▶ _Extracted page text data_
#####
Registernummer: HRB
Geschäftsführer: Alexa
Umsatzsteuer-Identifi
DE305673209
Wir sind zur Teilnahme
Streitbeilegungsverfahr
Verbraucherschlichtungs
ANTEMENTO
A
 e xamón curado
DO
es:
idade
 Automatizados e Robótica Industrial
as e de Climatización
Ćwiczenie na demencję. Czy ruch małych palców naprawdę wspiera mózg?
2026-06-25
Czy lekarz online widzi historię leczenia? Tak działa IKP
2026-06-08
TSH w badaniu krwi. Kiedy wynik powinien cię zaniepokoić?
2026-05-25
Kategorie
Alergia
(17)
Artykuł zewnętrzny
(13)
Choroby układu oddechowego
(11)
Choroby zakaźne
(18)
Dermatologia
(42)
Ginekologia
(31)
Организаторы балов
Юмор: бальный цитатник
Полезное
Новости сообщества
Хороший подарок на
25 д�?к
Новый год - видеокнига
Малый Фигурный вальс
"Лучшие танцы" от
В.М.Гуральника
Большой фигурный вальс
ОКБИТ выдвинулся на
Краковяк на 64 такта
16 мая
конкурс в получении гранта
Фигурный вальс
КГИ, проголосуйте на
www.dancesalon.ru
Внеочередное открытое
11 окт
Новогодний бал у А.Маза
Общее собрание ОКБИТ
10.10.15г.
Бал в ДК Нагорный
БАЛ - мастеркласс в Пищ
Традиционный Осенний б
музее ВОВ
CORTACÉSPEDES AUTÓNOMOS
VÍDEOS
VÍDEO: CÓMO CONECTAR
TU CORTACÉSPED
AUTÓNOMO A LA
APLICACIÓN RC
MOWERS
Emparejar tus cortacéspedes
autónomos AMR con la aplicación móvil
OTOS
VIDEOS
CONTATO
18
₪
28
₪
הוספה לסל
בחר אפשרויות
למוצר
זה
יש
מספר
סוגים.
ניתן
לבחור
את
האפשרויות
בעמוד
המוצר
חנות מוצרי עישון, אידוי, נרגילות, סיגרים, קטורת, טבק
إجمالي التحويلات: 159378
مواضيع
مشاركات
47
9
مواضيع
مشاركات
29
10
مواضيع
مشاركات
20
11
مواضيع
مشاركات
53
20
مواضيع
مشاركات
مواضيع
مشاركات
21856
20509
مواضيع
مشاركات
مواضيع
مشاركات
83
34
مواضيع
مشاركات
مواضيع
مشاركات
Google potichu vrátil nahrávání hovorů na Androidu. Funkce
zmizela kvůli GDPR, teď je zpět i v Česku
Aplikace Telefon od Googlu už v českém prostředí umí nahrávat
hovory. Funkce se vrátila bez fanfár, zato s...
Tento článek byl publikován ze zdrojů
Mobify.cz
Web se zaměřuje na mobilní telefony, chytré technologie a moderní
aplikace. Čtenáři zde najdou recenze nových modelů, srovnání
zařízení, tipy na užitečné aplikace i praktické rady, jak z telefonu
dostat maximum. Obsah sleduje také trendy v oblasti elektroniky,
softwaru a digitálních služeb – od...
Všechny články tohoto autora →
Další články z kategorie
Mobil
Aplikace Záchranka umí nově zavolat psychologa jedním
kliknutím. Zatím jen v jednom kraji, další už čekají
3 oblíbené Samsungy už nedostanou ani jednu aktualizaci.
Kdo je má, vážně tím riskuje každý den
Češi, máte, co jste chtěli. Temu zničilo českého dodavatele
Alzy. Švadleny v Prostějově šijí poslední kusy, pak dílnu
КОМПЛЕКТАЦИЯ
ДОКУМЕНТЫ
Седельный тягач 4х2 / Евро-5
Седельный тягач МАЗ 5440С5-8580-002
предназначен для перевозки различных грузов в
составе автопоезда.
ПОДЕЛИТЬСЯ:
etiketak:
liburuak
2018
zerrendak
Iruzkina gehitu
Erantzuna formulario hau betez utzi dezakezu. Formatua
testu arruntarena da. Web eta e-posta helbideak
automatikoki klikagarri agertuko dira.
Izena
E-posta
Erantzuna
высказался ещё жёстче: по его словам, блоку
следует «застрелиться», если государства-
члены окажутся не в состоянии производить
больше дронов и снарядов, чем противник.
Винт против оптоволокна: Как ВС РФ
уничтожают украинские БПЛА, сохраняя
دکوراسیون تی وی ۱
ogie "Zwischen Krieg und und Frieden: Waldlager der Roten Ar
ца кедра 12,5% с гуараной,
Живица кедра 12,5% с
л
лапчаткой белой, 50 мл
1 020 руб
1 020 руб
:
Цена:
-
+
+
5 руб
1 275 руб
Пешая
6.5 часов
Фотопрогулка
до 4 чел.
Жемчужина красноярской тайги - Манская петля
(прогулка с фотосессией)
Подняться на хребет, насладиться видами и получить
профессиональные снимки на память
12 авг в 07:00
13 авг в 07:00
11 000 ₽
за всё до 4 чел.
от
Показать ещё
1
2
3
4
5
#####
▶ _Work order_
Reproduce every line of the listing above verbatim, from the first line to the last.

▶ _Result for this exercise_
Registernummer: HRB
Geschäftsführer: Alexa
Umsatzsteuer-Identifi
DE305673209
Wir sind zur Teilnahme
Streitbeilegungsverfahr
Verbraucherschlichtungs
ANTEMENTO
A
 e xamón curado
DO
es:
idade
 Automatizados e Robótica Industrial
as e de Climatización
Ćwiczenie na demencję. Czy ruch małych palców naprawdę wspiera mózg?
2026-06-25
Czy lekarz online widzi historię leczenia? Tak działa IKP
2026-06-08
TSH w badaniu krwi. Kiedy wynik powinien cię zaniepokoić?
2026-05-25
Kategorie
Alergia
(17)
Artykuł zewnętrzny
(13)
Choroby układu oddechowego
(11)
Choroby zakaźne
(18)
Dermatologia
(42)
Ginekologia
(31)
Организаторы балов
Юмор: бальный цитатник
Полезное
Новости сообщества
Хороший подарок на
25 д�?к
Новый год - видеокнига
Малый Фигурный вальс
"Лучшие танцы" от
В.М.Гуральника
Большой фигурный вальс
ОКБИТ выдвинулся на
Краковяк на 64 такта
16 мая
конкурс в получении гранта
Фигурный вальс
КГИ, проголосуйте на
www.dancesalon.ru
Внеочередное открытое
11 окт
Новогодний бал у А.Маза
Общее собрание ОКБИТ
10.10.15г.
Бал в ДК Нагорный
БАЛ - мастеркласс в Пищ
Традиционный Осенний б
музее ВОВ
CORTACÉSPEDES AUTÓNOMOS
VÍDEOS
VÍDEO: CÓMO CONECTAR
TU CORTACÉSPED
AUTÓNOMO A LA
APLICACIÓN RC
MOWERS
Emparejar tus cortacéspedes
autónomos AMR con la aplicación móvil
OTOS
VIDEOS
CONTATO
18
₪
28
₪
הוספה לסל
בחר אפשרויות
למוצר
זה
יש
מספר
סוגים.
ניתן
לבחור
את
האפשרויות
בעמוד
המוצר
חנות מוצרי עישון, אידוי, נרגילות, סיגרים, קטורת, טבק
إجمالي التحويلات: 159378
مواضيع
مشاركات
47
9
مواضيع
مشاركات
29
10
مواضيع
مشاركات
20
11
مواضيع
مشاركات
53
20
مواضيع
مشاركات
مواضيع
مشاركات
21856
20509
مواضيع
مشاركات
مواضيع
مشاركات
83
34
مواضيع
مشاركات
مواضيع
مشاركات
Google potichu vrátil nahrávání hovorů na Androidu. Funkce
zmizela kvůli GDPR, teď je zpět i v Česku
Aplikace Telefon od Googlu už v českém prostředí umí nahrávat
hovory. Funkce se vrátila bez fanfár, zato s...
Tento článek byl publikován ze zdrojů
Mobify.cz
Web se zaměřuje na mobilní telefony, chytré technologie a moderní
aplikace. Čtenáři zde najdou recenze nových modelů, srovnání
zařízení, tipy na užitečné aplikace i praktické rady, jak z telefonu
dostat maximum. Obsah sleduje také trendy v oblasti elektroniky,
softwaru a digitálních služeb – od...
Všechny články tohoto autora →
Další články z kategorie
Mobil
Aplikace Záchranka umí nově zavolat psychologa jedním
kliknutím. Zatím jen v jednom kraji, další už čekají
3 oblíbené Samsungy už nedostanou ani jednu aktualizaci.
Kdo je má, vážně tím riskuje každý den
Češi, máte, co jste chtěli. Temu zničilo českého dodavatele
Alzy. Švadleny v Prostějově šijí poslední kusy, pak dílnu
КОМПЛЕКТАЦИЯ
ДОКУМЕНТЫ
Седельный тягач 4х2 / Евро-5
Седельный тягач МАЗ 5440С5-8580-002
предназначен для перевозки различных грузов в
составе автопоезда.
ПОДЕЛИТЬСЯ:
etiketak:
liburuak
2018
zerrendak
Iruzkina gehitu
Erantzuna formulario hau betez utzi dezakezu. Formatua
testu arruntarena da. Web eta e-posta helbideak
automatikoki klikagarri agertuko dira.
Izena
E-posta
Erantzuna
высказался ещё жёстче: по его словам, блоку
следует «застрелиться», если государства-
члены окажутся не в состоянии производить
больше дронов и снарядов, чем противник.
Винт против оптоволокна: Как ВС РФ
уничтожают украинские БПЛА, сохраняя
دکوراسیون تی وی ۱
ogie "Zwischen Krieg und und Frieden: Waldlager der Roten Ar
ца кедра 12,5% с гуараной,
Живица кедра 12,5% с
л
лапчаткой белой, 50 мл
1 020 руб
1 020 руб
:
Цена:
-
+
+
5 руб
1 275 руб
Пешая
6.5 часов
Фотопрогулка
до 4 чел.
Жемчужина красноярской тайги - Манская петля
(прогулка с фотосессией)
Подняться на хребет, насладиться видами и получить
профессиональные снимки на память
12 авг в 07:00
13 авг в 07:00
11 000 ₽
за всё до 4 чел.
от
Показать ещё
1
2
3
4
5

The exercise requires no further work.